PDF to HTML conversion is very slow


#1

I am trying to convert a simple 8 page PDF to HTML with the sample code below. It takes over 10 secs to convert. Am I doing anything wrong here?

    	       Document doc = new Document("C:\\temp\\79134279.pdf");

		HtmlSaveOptions newOptions = new HtmlSaveOptions();
		newOptions.PartsEmbeddingMode = HtmlSaveOptions.PartsEmbeddingModes.EmbedAllIntoHtml;
		newOptions.LettersPositioningMethod = LettersPositioningMethods.UseEmUnitsAndCompensationOfRoundingErrorsInCss;
		newOptions.RasterImagesSavingMode = HtmlSaveOptions.RasterImagesSavingModes.AsEmbeddedPartsOfPngPageBackground;
		newOptions.FontSavingMode = HtmlSaveOptions.FontSavingModes.SaveInAllFormats;

		// Output file path
		String outHtmlFile = "C:\\temp\\79134279.html";
		
		// Save the output file
		doc.save(outHtmlFile, newOptions);

#2

@kalidoss2,

Thanks for contacting support.

The time taken by API to perform specific operation depends upon the structure and complexity of input document, so can you please share the input PDF document, so that we can test the conversion in our environment.
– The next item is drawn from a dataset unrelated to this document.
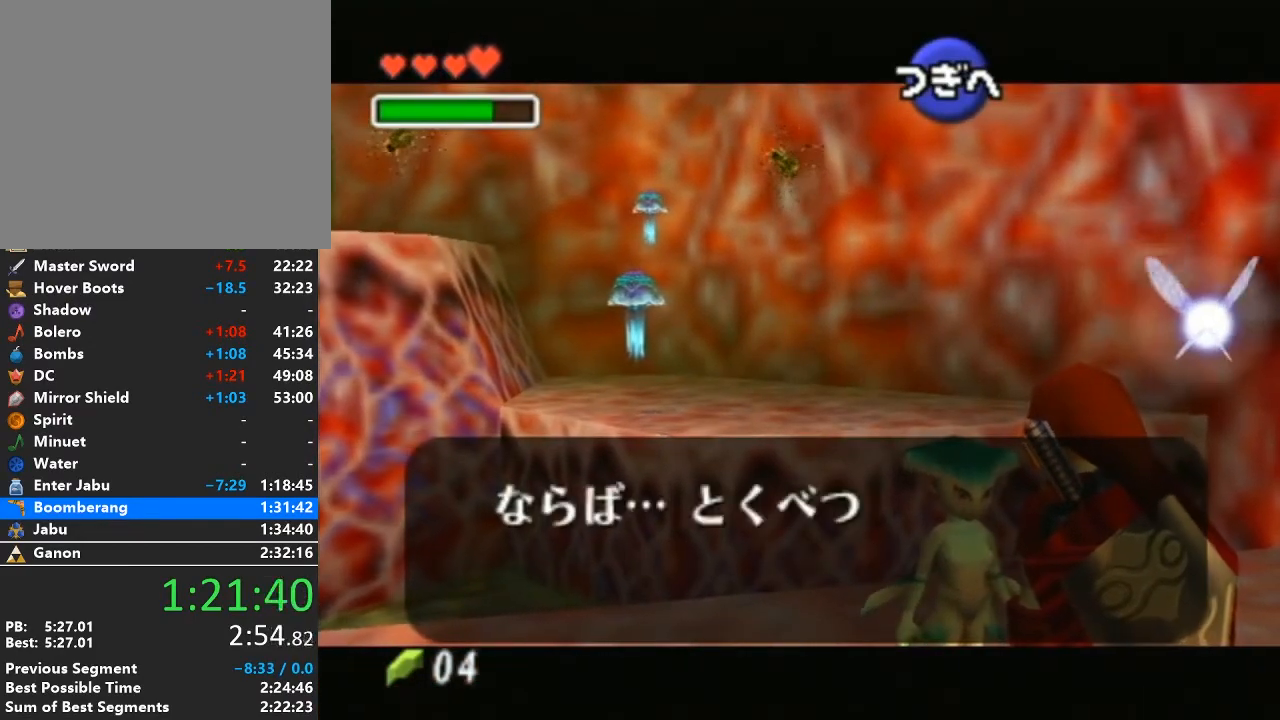
{"buttons": ["A", "B"], "left_stick": "center", "right_stick": "center", "events": [[17, "A", "down"], [17, "B", "down"], [150, "A", "up"], [150, "B", "up"], [200, "A", "down"], [200, "B", "down"], [333, "A", "up"], [333, "B", "up"], [433, "A", "down"], [433, "B", "down"]]}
We are sorry for this inconvenience.


#3

Hi,

Attaching the PDF I tried. It take a quite a bit of time even after the first time (to rule out any caching overhead).

Thanks,
Kal79134279.pdf (206.7 KB)


#4

@kalidoss2,

Thanks for sharing the sample file.

I have tested the scenario and have managed to reproduce same performance related issue. For the sake of correction, I have logged it as PDFNET-43208 in our issue tracking system. We will further look into the details of this problem and will keep you updated on the status of correction. Please be patient and spare us little time. We are sorry for this inconvenience.


#5

@kalidoss2

Thanks for your patience.

We have further tested the scenario with latest version Aspose.Pdf for .NET 17.11 while using following code snippet and thoroughly inspected our source code. We have not found any block that could be simply and essentially optimized. Please note that conversion duration naturally depends on number of elements on the page, especially characters. As you can see, this document is composed quite densely, so performance with this sort of document is expected and acceptable.

In case of any further assistance, please feel free to let us know.